Depressive Störungen

„Unheilbare Krankheiten, wie sie Krebserkrankungen in vielen Fällen immer noch sind, und eine depressive Störung als psychiatrisch definierte Krankheitsentität gehören nicht per se zusammen.“

Allerdings können die Diagnose „Krebs“ und die damit verbundene existentielle Bedrohung sowie die im Laufe der Erkrankung wiederholt auftretenden Verlusterfahrungen häufig mit den Symptomen einer Depression einhergehen. Aber nur die Hälfte aller Patienten hat eine echte Depression.
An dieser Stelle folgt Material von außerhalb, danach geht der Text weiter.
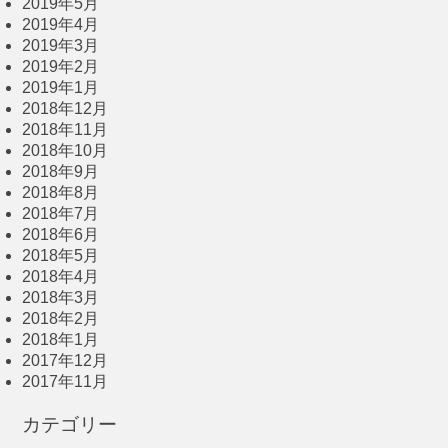
2019年5月
2019年4月
2019年3月
2019年2月
2019年1月
2018年12月
2018年11月
2018年10月
2018年9月
2018年8月
2018年7月
2018年6月
2018年5月
2018年4月
2018年3月
2018年2月
2018年1月
2017年12月
2017年11月
カテゴリー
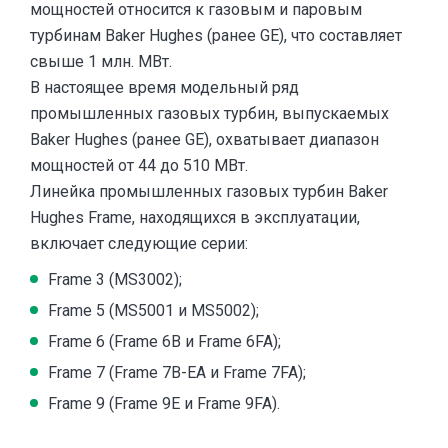
мощностей относится к газовым и паровым
турбинам Baker Hughes (ранее GE), что составляет
свыше 1 млн. МВт.
В настоящее время модельный ряд
промышленных газовых турбин, выпускаемых
Baker Hughes (ранее GE)
, охватывает диапазон
мощностей от 44 до 510 МВт.
Линейка промышленных газовых турбин Baker
Hughes Frame, находящихся в эксплуатации,
включает следующие серии:
Frame 3 (MS3002);
Frame 5 (MS5001 и MS5002);
Frame 6 (Frame 6B и Frame 6FA);
Frame 7 (Frame 7B-EA и Frame 7FA);
Frame 9 (Frame 9E и Frame 9FA).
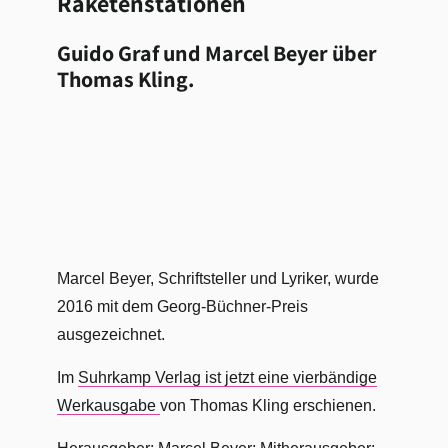
Raketenstationen
Guido Graf und Marcel Beyer über
Thomas Kling.
Marcel Beyer, Schriftsteller und Lyriker, wurde
2016 mit dem Georg-Büchner-Preis
ausgezeichnet.
Im
Suhrkamp Verlag ist jetzt eine vierbändige
Werkausgabe
von Thomas Kling erschienen.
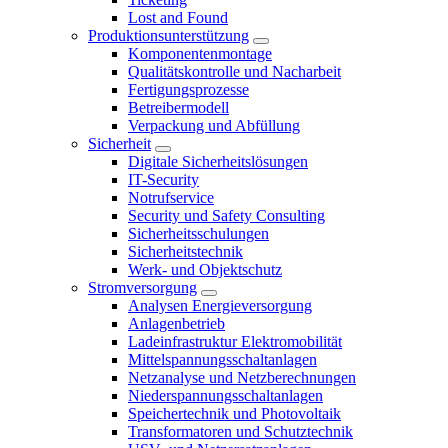
Lost and Found
Produktionsunterstützung
Komponentenmontage
Qualitätskontrolle und Nacharbeit
Fertigungsprozesse
Betreibermodell
Verpackung und Abfüllung
Sicherheit
Digitale Sicherheitslösungen
IT-Security
Notrufservice
Security und Safety Consulting
Sicherheitsschulungen
Sicherheitstechnik
Werk- und Objektschutz
Stromversorgung
Analysen Energieversorgung
Anlagenbetrieb
Ladeinfrastruktur Elektromobilität
Mittelspannungsschaltanlagen
Netzanalyse und Netzberechnungen
Niederspannungsschaltanlagen
Speichertechnik und Photovoltaik
Transformatoren und Schutztechnik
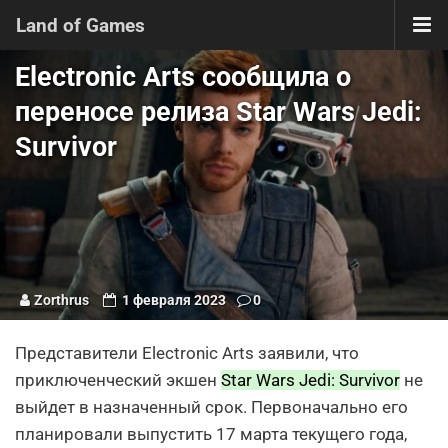
Land of Games
Electronic Arts сообщила о
переносе релиза Star Wars Jedi:
Survivor
Zorthrus
1 февраля 2023
0
Представители Electronic Arts заявили, что
приключенческий экшен
Star Wars Jedi: Survivor
не
выйдет в назначенный срок. Первоначально его
планировали выпустить 17 марта текущего года,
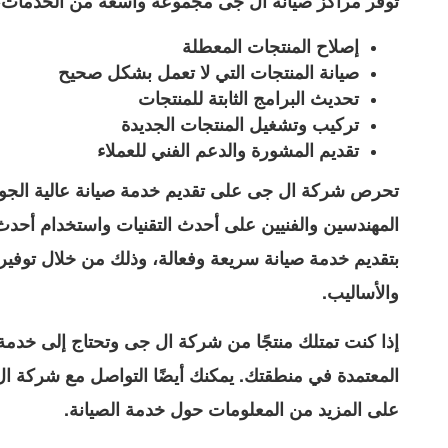
توفر مراكز صيانة ال جى مجموعة واسعة من الخدمات، 
إصلاح المنتجات المعطلة
صيانة المنتجات التي لا تعمل بشكل صحيح
تحديث البرامج الثابتة للمنتجات
تركيب وتشغيل المنتجات الجديدة
تقديم المشورة والدعم الفني للعملاء
تحرص شركة ال جى على تقديم خدمة صيانة عالية الجودة
المهندسين والفنيين على أحدث التقنيات واستخدام أحدث
بتقديم خدمة صيانة سريعة وفعالة، وذلك من خلال توفير 
والأساليب.
إذا كنت تمتلك منتجًا من شركة ال جى وتحتاج إلى خدمة 
المعتمدة في منطقتك. يمكنك أيضًا التواصل مع شركة ال 
على المزيد من المعلومات حول خدمة الصيانة.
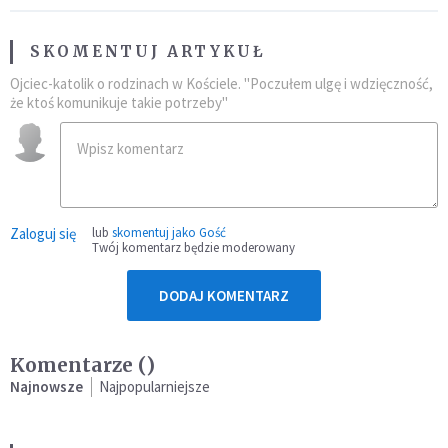
SKOMENTUJ ARTYKUŁ
Ojciec-katolik o rodzinach w Kościele. "Poczułem ulgę i wdzięczność,
że ktoś komunikuje takie potrzeby"
Zaloguj się
lub
skomentuj jako Gość
Twój komentarz będzie moderowany
DODAJ KOMENTARZ
Komentarze (
)
Najnowsze
Najpopularniejsze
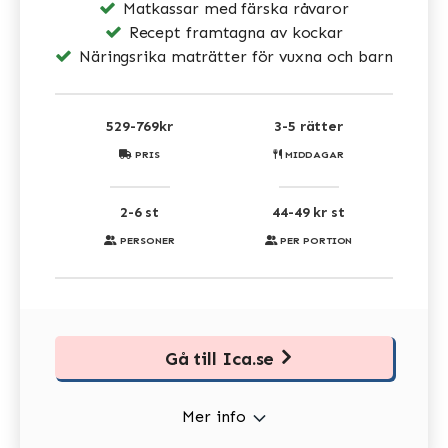
Matkassar med färska råvaror
Recept framtagna av kockar
Näringsrika maträtter för vuxna och barn
529-769kr
3-5 rätter
PRIS
MIDDAGAR
2-6 st
44-49 kr st
PERSONER
PER PORTION
Gå till Ica.se
Mer info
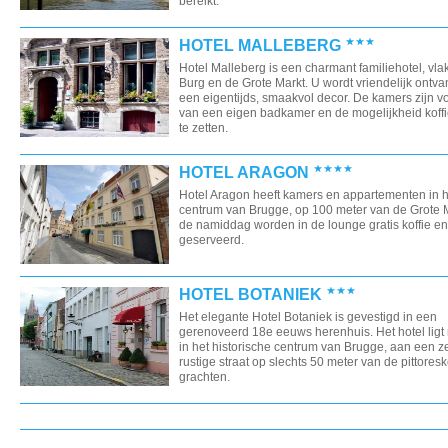
bereikt.
HOTEL MALLEBERG
Hotel Malleberg is een charmant familiehotel, vlak
Burg en de Grote Markt. U wordt vriendelijk ontva
een eigentijds, smaakvol decor. De kamers zijn v
van een eigen badkamer en de mogelijkheid koffi
te zetten.
HOTEL ARAGON
Hotel Aragon heeft kamers en appartementen in h
centrum van Brugge, op 100 meter van de Grote M
de namiddag worden in de lounge gratis koffie en
geserveerd.
HOTEL BOTANIEK
Het elegante Hotel Botaniek is gevestigd in een
gerenoveerd 18e eeuws herenhuis. Het hotel ligt
in het historische centrum van Brugge, aan een z
rustige straat op slechts 50 meter van de pittores
grachten.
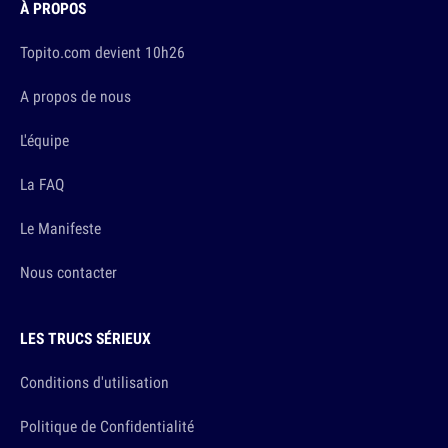
À PROPOS
Topito.com devient 10h26
A propos de nous
L'équipe
La FAQ
Le Manifeste
Nous contacter
LES TRUCS SÉRIEUX
Conditions d'utilisation
Politique de Confidentialité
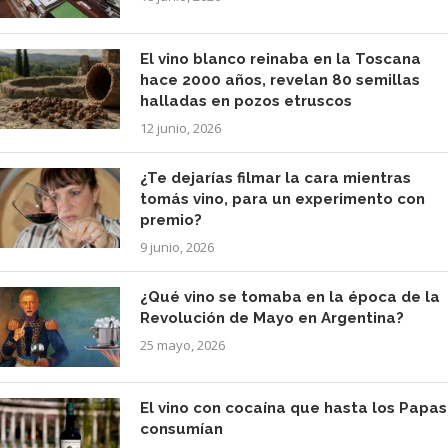
El vino blanco reinaba en la Toscana
hace 2000 años, revelan 80 semillas
halladas en pozos etruscos
12 junio, 2026
¿Te dejarías filmar la cara mientras
tomás vino, para un experimento con
premio?
9 junio, 2026
¿Qué vino se tomaba en la época de la
Revolución de Mayo en Argentina?
25 mayo, 2026
El vino con cocaína que hasta los Papas
consumían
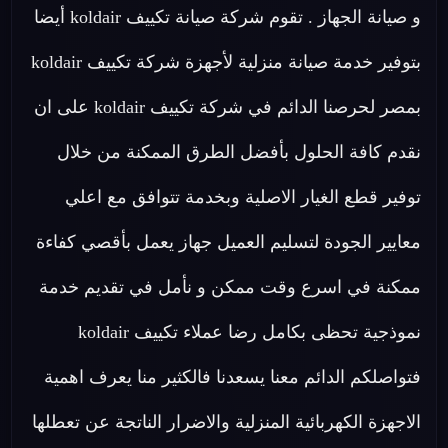
و صيانة الجهاز . تقوم شركة صيانة تكييف koldair أيضا
بتوفير خدمة صيانة منزلية لأجهزة شركة تكييف koldair
بمصر لحرصنا الدائم في شركة تكييف koldair على ان
نقدم كافة الحلول بأفضل الطرق الممكنة من خلال
توفير قطع الغيار الاصلية وبخدمة تتوافق مع اعلي
معايير الجودة لتسليم العميل جهاز يعمل بأقصي كفاءة
ممكنة في اسرع وقت ممكن و نأمل في تقديم خدمة
نموذجية تحظى بكامل رضا عملاء تكييف koldair
فتواصلكم الدائم معنا يسعدنا فالكثير منا يعرف اهمية
الاجهزة الكهربائية المنزلية والاضرار الناتجة عن تعطلها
Menschen mit psychiatrischer Vorerkrankung, mit Persönlichkeitsproblemen, erniedrigtem Selbstwertgefühl sowie mangelnder sozialer Unterstützung und/oder Einbindung haben ein erhöhtes Risiko, während einer Krebserkrankung eine klinisch relevante, psychiatrisch behandlungsbedürftige Depression zu entwickeln. Bei Krebspatienten ist das Suizidrisiko allerdings nur im ersten Jahr nach der Diagnosestellung erhöht.

Eine frühzeitige Diagnose ermöglicht rechtzeitig Behandlungsmaßnahmen. So kann der Entwicklung von schwerwiegenden psychischen Störungen und des Wunsches nach Lebensbeendigung vorgebeugt werden. Dabei ist zu unterscheiden, ob eine depressive Störung schon vor der Krebserkrankung bestanden hat und erst in diesem Rahmen ausbricht oder ob die Krebserkrankung der Auslöser einer Anpassungsstörung oder Depression ist.
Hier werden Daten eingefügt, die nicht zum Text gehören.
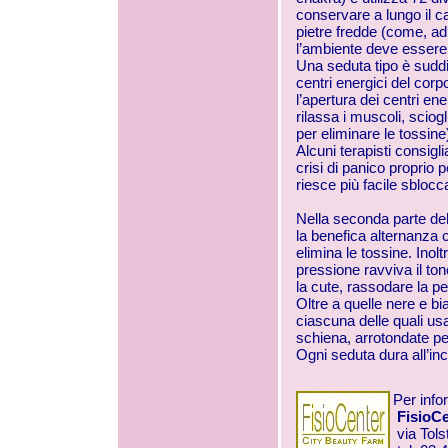
conservare a lungo il ca
pietre fredde (come, ad
l’ambiente deve essere
Una seduta tipo è suddivi
centri energici del corp
l’apertura dei centri ene
rilassa i muscoli, scio
per eliminare le tossine
Alcuni terapisti consigl
crisi di panico proprio p
riesce più facile sblocc
Nella seconda parte del
la benefica alternanza 
elimina le tossine. Ino
pressione ravviva il to
la cute, rassodare la pel
Oltre a quelle nere e bi
ciascuna delle quali usa
schiena, arrotondate per
Ogni seduta dura all’inc
Per info
FisioCe
via Tols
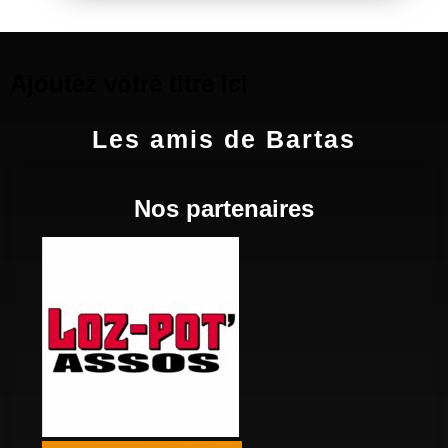
Ajoutez votre titre ici
Les amis de Bartas
Nos partenaires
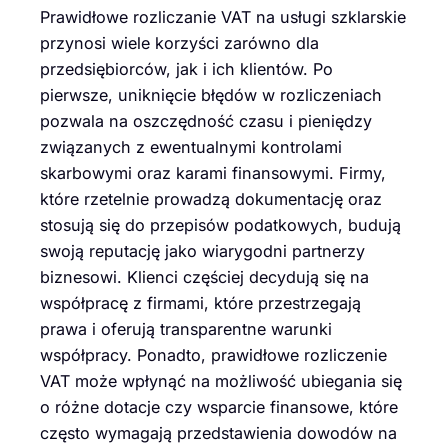
Prawidłowe rozliczanie VAT na usługi szklarskie
przynosi wiele korzyści zarówno dla
przedsiębiorców, jak i ich klientów. Po
pierwsze, uniknięcie błędów w rozliczeniach
pozwala na oszczędność czasu i pieniędzy
związanych z ewentualnymi kontrolami
skarbowymi oraz karami finansowymi. Firmy,
które rzetelnie prowadzą dokumentację oraz
stosują się do przepisów podatkowych, budują
swoją reputację jako wiarygodni partnerzy
biznesowi. Klienci częściej decydują się na
współpracę z firmami, które przestrzegają
prawa i oferują transparentne warunki
współpracy. Ponadto, prawidłowe rozliczenie
VAT może wpłynąć na możliwość ubiegania się
o różne dotacje czy wsparcie finansowe, które
często wymagają przedstawienia dowodów na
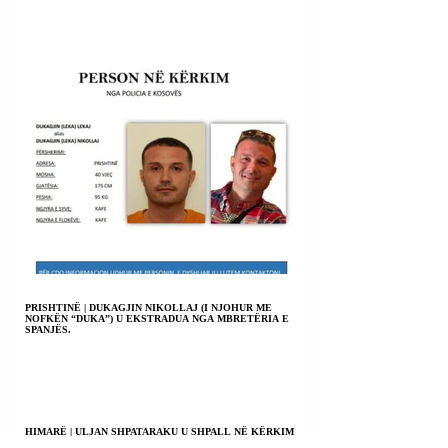
PRISHTINË | DUKAGJIN NIKOLLAJ (I NJOHUR ME
NOFKËN “DUKA”) U EKSTRADUA NGA MBRETËRIA E
SPANJËS.
HIMARË | ULJAN SHPATARAKU U SHPALL NË KËRKIM
POLICOR.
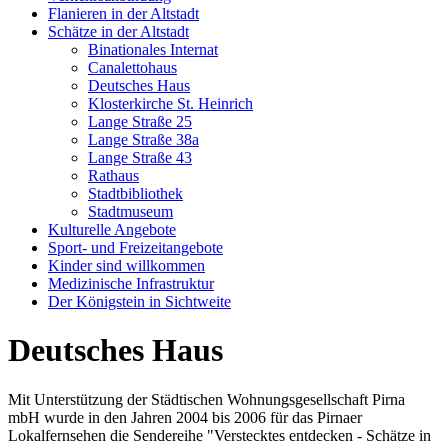
Flanieren in der Altstadt
Schätze in der Altstadt
Binationales Internat
Canalettohaus
Deutsches Haus
Klosterkirche St. Heinrich
Lange Straße 25
Lange Straße 38a
Lange Straße 43
Rathaus
Stadtbibliothek
Stadtmuseum
Kulturelle Angebote
Sport- und Freizeitangebote
Kinder sind willkommen
Medizinische Infrastruktur
Der Königstein in Sichtweite
Deutsches Haus
Mit Unterstützung der Städtischen Wohnungsgesellschaft Pirna
mbH wurde in den Jahren 2004 bis 2006 für das Pirnaer
Lokalfernsehen die Sendereihe "Verstecktes entdecken - Schätze in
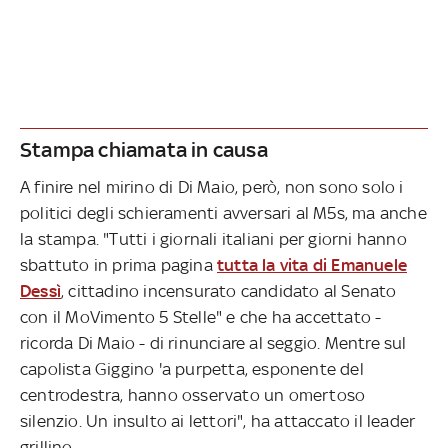
Stampa chiamata in causa
A finire nel mirino di Di Maio, però, non sono solo i
politici degli schieramenti avversari al M5s, ma anche
la stampa. "Tutti i giornali italiani per giorni hanno
sbattuto in prima pagina
tutta la vita di Emanuele
Dessì
, cittadino incensurato candidato al Senato
con il MoVimento 5 Stelle" e che ha accettato -
ricorda Di Maio - di rinunciare al seggio. Mentre sul
capolista Giggino 'a purpetta, esponente del
centrodestra, hanno osservato un omertoso
silenzio. Un insulto ai lettori", ha attaccato il leader
grillino.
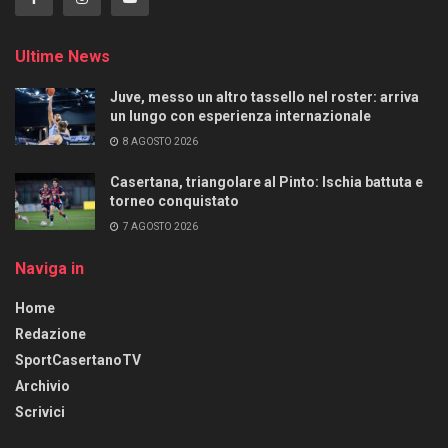
Ultime News
Juve, messo un altro tassello nel roster: arriva
un lungo con esperienza internazionale
8 AGOSTO 2026
Casertana, triangolare al Pinto: Ischia battuta e
torneo conquistato
7 AGOSTO 2026
Naviga in
Home
Redazione
SportCasertanoTV
Archivio
Scrivici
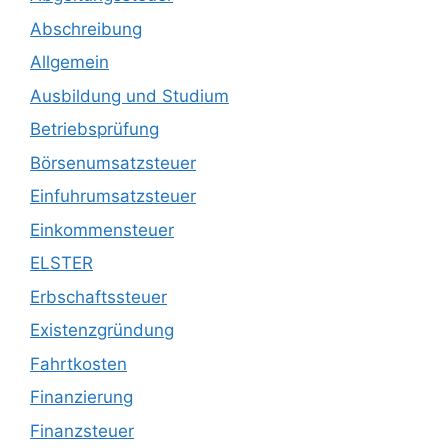
Abschreibung
Allgemein
Ausbildung und Studium
Betriebsprüfung
Börsenumsatzsteuer
Einfuhrumsatzsteuer
Einkommensteuer
ELSTER
Erbschaftssteuer
Existenzgründung
Fahrtkosten
Finanzierung
Finanzsteuer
Bei Depression ist eine Therapie mit mehreren Bausteinen (multimodal) angemessen. Psychopharmakotherapie und Psychotherapie gehören zusammen. Wenn eine Krebserkrankung chronisch ist, geht die Akutbehandlung oft auch in einen Betreuungsaspekt über. Hier ist die Psychotherapie eine angemessene Wahl.
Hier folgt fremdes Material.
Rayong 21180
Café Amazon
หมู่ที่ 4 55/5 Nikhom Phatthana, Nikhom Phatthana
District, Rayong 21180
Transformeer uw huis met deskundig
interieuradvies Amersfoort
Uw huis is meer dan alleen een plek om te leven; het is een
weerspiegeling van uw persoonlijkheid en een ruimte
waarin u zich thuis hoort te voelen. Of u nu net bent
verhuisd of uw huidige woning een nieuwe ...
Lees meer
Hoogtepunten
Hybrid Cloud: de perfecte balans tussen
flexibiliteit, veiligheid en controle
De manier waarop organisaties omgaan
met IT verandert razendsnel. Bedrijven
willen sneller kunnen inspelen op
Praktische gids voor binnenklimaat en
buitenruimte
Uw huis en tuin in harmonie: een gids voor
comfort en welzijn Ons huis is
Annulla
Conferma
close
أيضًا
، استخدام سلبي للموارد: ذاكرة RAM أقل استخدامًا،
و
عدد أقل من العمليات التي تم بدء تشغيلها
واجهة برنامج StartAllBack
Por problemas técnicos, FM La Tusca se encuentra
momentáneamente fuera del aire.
Beim unheilbar Kranken mit Depressionen ist die unterstützende und adaptive Psychotherapie die wichtigste therapeutische Wahl. Besonders wirksam ist diese Form der Psychotherapie, wenn sie auf vorhandene soziale Unterstützung durch Angehörige aufbaut und negative soziale Unterstützung ausgleicht. Durch die Einbeziehung des Patienten in die Planung der Therapie, kann die Erfahrung von Kompetenz- und Kontrollverlust, die in unserer Gesellschaft zu einer schweren persönliche Krise führen kann, gemildert werden.

Ängste in der Onkologie

Bei Krebspatienten ist die Furcht vor einem Wiederauftreten des Tumors oder das ungewisse Gefühl hinsichtlich des weiteren Krankheitsverlaufs ständig vorhanden. Die Betroffenen leiden zu Recht an einer realen Angst. Es ist eine reaktive und bewusst wahrgenommene Angst als Folge einer schweren und (lebens-)bedrohlichen Krankheit.

Im psychiatrischen Sinn ist das keine Krankheit, schränkt aber trotzdem Befindlichkeit und Lebensqualität der betroffenen Patienten ein. Die Bedeutung der Angst von chronisch Kranken, dass sich ihre Krankheit verschlimmert, wird in der Regel von den Behandlern unterschätzt.

Diese Angst ist die zentrale emotionale Belastung chronisch kranker Menschen. Sie wirkt aber auch funktional, d. h. sie kann die Selbstfürsorge und das kooperative Verhalten in der Therapie, also die Therapietreue erhöhen. Wenn sich Erkrankte durch Art und Umfang dieser Angst in ihrer Lebensqualität eingeschränkt fühlen, bedarf sie einer Behandlung.